Work request. Please print every record below exactly as it reads.

**** Input records ****

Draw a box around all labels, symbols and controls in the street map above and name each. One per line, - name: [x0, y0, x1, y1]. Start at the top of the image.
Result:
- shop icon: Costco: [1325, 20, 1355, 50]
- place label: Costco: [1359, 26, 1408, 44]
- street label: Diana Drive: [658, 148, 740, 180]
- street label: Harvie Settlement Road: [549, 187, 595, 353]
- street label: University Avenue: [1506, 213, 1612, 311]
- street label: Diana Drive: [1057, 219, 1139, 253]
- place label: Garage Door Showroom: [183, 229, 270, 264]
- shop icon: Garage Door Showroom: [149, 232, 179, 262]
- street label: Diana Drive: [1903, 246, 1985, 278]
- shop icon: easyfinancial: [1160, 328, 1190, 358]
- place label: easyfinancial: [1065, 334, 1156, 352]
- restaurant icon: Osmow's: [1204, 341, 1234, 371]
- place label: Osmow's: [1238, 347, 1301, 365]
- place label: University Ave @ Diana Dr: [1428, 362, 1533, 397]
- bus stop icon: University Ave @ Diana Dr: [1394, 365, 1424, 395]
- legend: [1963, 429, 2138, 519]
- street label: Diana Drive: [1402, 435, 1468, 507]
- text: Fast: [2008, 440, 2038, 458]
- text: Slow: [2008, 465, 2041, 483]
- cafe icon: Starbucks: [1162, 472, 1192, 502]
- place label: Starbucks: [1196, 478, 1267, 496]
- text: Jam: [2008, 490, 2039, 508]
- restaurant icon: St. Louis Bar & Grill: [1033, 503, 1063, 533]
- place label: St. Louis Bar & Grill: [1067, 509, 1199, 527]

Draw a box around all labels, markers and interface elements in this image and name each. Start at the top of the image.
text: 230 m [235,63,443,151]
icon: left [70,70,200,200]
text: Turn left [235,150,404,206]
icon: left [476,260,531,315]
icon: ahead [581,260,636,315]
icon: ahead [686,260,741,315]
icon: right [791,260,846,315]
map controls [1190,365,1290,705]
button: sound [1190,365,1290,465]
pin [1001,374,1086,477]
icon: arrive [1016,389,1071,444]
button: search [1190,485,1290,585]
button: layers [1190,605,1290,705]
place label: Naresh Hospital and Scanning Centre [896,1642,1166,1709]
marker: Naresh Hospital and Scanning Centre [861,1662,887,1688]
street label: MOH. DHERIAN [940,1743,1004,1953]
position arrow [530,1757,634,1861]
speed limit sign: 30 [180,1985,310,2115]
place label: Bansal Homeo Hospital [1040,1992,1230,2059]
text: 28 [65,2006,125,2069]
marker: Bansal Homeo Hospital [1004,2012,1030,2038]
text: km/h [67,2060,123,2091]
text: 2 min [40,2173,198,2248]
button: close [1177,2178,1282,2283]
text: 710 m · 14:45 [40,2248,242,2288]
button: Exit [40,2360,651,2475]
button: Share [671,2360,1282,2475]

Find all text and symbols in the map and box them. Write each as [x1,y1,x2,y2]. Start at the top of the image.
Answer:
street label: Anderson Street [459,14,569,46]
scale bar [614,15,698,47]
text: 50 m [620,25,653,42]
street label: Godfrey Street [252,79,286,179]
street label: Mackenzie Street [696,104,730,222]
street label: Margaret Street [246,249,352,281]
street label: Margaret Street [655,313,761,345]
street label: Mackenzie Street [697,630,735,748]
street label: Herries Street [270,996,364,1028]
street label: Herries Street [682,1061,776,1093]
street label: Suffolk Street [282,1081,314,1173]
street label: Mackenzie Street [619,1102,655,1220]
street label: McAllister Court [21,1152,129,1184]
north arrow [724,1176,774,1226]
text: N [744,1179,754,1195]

****

Exercise response.
Draw a box around all labels, symbols and controls in the street map above and name each. One per line, - name: [x0, y0, x1, y1]. Start at the top of the image.
Result:
- shop icon: Costco: [1325, 20, 1355, 50]
- place label: Costco: [1359, 26, 1408, 44]
- street label: Diana Drive: [658, 148, 740, 180]
- street label: Harvie Settlement Road: [549, 187, 595, 353]
- street label: University Avenue: [1506, 213, 1612, 311]
- street label: Diana Drive: [1057, 219, 1139, 253]
- place label: Garage Door Showroom: [183, 229, 270, 264]
- shop icon: Garage Door Showroom: [149, 232, 179, 262]
- street label: Diana Drive: [1903, 246, 1985, 278]
- shop icon: easyfinancial: [1160, 328, 1190, 358]
- place label: easyfinancial: [1065, 334, 1156, 352]
- restaurant icon: Osmow's: [1204, 341, 1234, 371]
- place label: Osmow's: [1238, 347, 1301, 365]
- place label: University Ave @ Diana Dr: [1428, 362, 1533, 397]
- bus stop icon: University Ave @ Diana Dr: [1394, 365, 1424, 395]
- legend: [1963, 429, 2138, 519]
- street label: Diana Drive: [1402, 435, 1468, 507]
- text: Fast: [2008, 440, 2038, 458]
- text: Slow: [2008, 465, 2041, 483]
- cafe icon: Starbucks: [1162, 472, 1192, 502]
- place label: Starbucks: [1196, 478, 1267, 496]
- text: Jam: [2008, 490, 2039, 508]
- restaurant icon: St. Louis Bar & Grill: [1033, 503, 1063, 533]
- place label: St. Louis Bar & Grill: [1067, 509, 1199, 527]

Draw a box around all labels, markers and interface elements in this image and name each. Start at the top of the image.
text: 230 m [235,63,443,151]
icon: left [70,70,200,200]
text: Turn left [235,150,404,206]
icon: left [476,260,531,315]
icon: ahead [581,260,636,315]
icon: ahead [686,260,741,315]
icon: right [791,260,846,315]
map controls [1190,365,1290,705]
button: sound [1190,365,1290,465]
pin [1001,374,1086,477]
icon: arrive [1016,389,1071,444]
button: search [1190,485,1290,585]
button: layers [1190,605,1290,705]
place label: Naresh Hospital and Scanning Centre [896,1642,1166,1709]
marker: Naresh Hospital and Scanning Centre [861,1662,887,1688]
street label: MOH. DHERIAN [940,1743,1004,1953]
position arrow [530,1757,634,1861]
speed limit sign: 30 [180,1985,310,2115]
place label: Bansal Homeo Hospital [1040,1992,1230,2059]
text: 28 [65,2006,125,2069]
marker: Bansal Homeo Hospital [1004,2012,1030,2038]
text: km/h [67,2060,123,2091]
text: 2 min [40,2173,198,2248]
button: close [1177,2178,1282,2283]
text: 710 m · 14:45 [40,2248,242,2288]
button: Exit [40,2360,651,2475]
button: Share [671,2360,1282,2475]

Find all text and symbols in the map and box them. Write each as [x1,y1,x2,y2]. Start at the top of the image.
Answer:
street label: Anderson Street [459,14,569,46]
scale bar [614,15,698,47]
text: 50 m [620,25,653,42]
street label: Godfrey Street [252,79,286,179]
street label: Mackenzie Street [696,104,730,222]
street label: Margaret Street [246,249,352,281]
street label: Margaret Street [655,313,761,345]
street label: Mackenzie Street [697,630,735,748]
street label: Herries Street [270,996,364,1028]
street label: Herries Street [682,1061,776,1093]
street label: Suffolk Street [282,1081,314,1173]
street label: Mackenzie Street [619,1102,655,1220]
street label: McAllister Court [21,1152,129,1184]
north arrow [724,1176,774,1226]
text: N [744,1179,754,1195]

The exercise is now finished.